The reserve requirement represents the amount of money that banks must hold in their coffers as a proportion of their total deposits. A lowering of that required amount will increase the supply of money that banks can lend to businesses and individuals.
“We think this broad-based RRR cut could boost market sentiment in the short term and improve stock market liquidity,” UBS analysts Lei Meng and Eric Lin said in a note on Monday.
In the short term, the move could boost liquidity-sensitive sectors, such as aerospace and defense, electronics, IT and media, according to UBS.
Companies with strong earnings expectations could also outperform, UBS said, citing sectors such as electric vehicles and batteries, and the new energy sector.
However, the market rally may be short-lived given concerns over China’s slowing economic growth, the bank indicated.
“The RRR cut has, to some extent, added to equity investors’ concerns that the economic recovery in Q2-Q3 (this year) may not be as good as the market expected,” the UBS analysts wrote. “In our view, in the absence of a directional shift to monetary policy loosening, the additional liquidity will not drive a sustained market rally.”
UBS analysts pointed out that investors’ are worried about the weakening pace of China’s economic recovery in the second and third quarter this year — and that may weigh on the banking, insurance and consumer sectors.
The Chinese central bank’s move on Friday signals that the country acknowledges the risks to China’s growth, analysts said.
“It is a signal, it’s a higher profile message I think, that the authorities are paying attention and alert to the possibility of downside risks,” Andrew Tilton, chief Asia Pacific economist at Goldman Sachs, told CNBC’s “Street Signs Asia” on Monday.
Separately, Eurasia Group analysts said: “The move, which is expected to inject 1 trillion yuan into the economy, is an acknowledgement of strong headwinds to corporate profitability, financial stability, and growth.”

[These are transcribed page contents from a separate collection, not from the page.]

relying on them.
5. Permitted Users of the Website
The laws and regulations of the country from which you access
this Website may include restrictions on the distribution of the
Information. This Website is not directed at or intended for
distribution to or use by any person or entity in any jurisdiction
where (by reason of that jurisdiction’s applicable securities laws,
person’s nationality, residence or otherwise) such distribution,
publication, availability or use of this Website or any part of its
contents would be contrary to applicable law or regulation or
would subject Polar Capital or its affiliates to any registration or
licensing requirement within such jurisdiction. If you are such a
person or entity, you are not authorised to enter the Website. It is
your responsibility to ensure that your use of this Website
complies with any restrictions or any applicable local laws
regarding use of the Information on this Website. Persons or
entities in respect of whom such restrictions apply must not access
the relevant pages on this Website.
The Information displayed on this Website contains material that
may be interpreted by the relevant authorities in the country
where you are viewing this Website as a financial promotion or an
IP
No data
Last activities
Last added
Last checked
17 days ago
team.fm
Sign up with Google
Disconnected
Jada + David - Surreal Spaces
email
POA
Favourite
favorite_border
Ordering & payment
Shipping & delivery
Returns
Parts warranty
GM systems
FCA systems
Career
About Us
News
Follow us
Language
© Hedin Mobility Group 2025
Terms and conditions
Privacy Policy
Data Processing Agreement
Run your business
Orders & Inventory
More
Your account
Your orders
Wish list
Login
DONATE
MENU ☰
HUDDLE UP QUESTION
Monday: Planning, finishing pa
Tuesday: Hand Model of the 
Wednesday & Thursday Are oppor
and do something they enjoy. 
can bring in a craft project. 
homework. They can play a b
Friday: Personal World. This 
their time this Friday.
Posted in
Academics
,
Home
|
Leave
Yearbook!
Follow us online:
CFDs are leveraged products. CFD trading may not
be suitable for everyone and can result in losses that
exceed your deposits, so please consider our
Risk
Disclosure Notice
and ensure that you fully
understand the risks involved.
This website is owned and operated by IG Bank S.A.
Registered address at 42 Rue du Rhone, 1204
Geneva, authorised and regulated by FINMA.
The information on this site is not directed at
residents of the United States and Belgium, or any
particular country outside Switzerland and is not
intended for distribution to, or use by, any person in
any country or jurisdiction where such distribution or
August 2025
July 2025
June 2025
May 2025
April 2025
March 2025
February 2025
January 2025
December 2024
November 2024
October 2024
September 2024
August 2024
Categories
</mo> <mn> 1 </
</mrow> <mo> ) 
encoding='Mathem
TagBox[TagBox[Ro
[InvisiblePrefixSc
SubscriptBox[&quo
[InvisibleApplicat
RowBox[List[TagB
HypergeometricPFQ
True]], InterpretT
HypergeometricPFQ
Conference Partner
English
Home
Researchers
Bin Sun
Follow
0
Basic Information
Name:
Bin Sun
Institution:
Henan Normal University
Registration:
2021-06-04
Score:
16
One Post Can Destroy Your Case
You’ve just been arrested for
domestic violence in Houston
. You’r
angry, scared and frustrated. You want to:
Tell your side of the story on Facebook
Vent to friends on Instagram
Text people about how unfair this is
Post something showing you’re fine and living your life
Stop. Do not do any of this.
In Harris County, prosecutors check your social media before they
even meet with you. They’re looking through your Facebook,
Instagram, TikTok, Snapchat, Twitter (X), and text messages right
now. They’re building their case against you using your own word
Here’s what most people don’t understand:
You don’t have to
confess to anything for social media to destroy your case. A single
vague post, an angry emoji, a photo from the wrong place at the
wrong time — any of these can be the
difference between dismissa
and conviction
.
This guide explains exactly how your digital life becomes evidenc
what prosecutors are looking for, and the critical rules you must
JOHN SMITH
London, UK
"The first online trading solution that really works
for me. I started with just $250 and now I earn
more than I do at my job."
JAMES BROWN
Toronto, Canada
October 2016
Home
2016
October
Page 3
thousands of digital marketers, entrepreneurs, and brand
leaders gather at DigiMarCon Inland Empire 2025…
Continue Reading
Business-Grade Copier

The move “does not detract from PBOC’s ‘prudent’ monetary stance that’s done with emphatic easing,” said Vishnu Varathan, head of economics and strategy as at Mizuho Bank in a note on Monday.
He added that it focuses on calibrating credit — to restrain credit to frothy or speculative sectors, while boosting it for small- and medium-sized enterprises.
Varathan said that the cornerstone of Beijing’s policy calculus is still to mitigate a build-up of financial stability risks.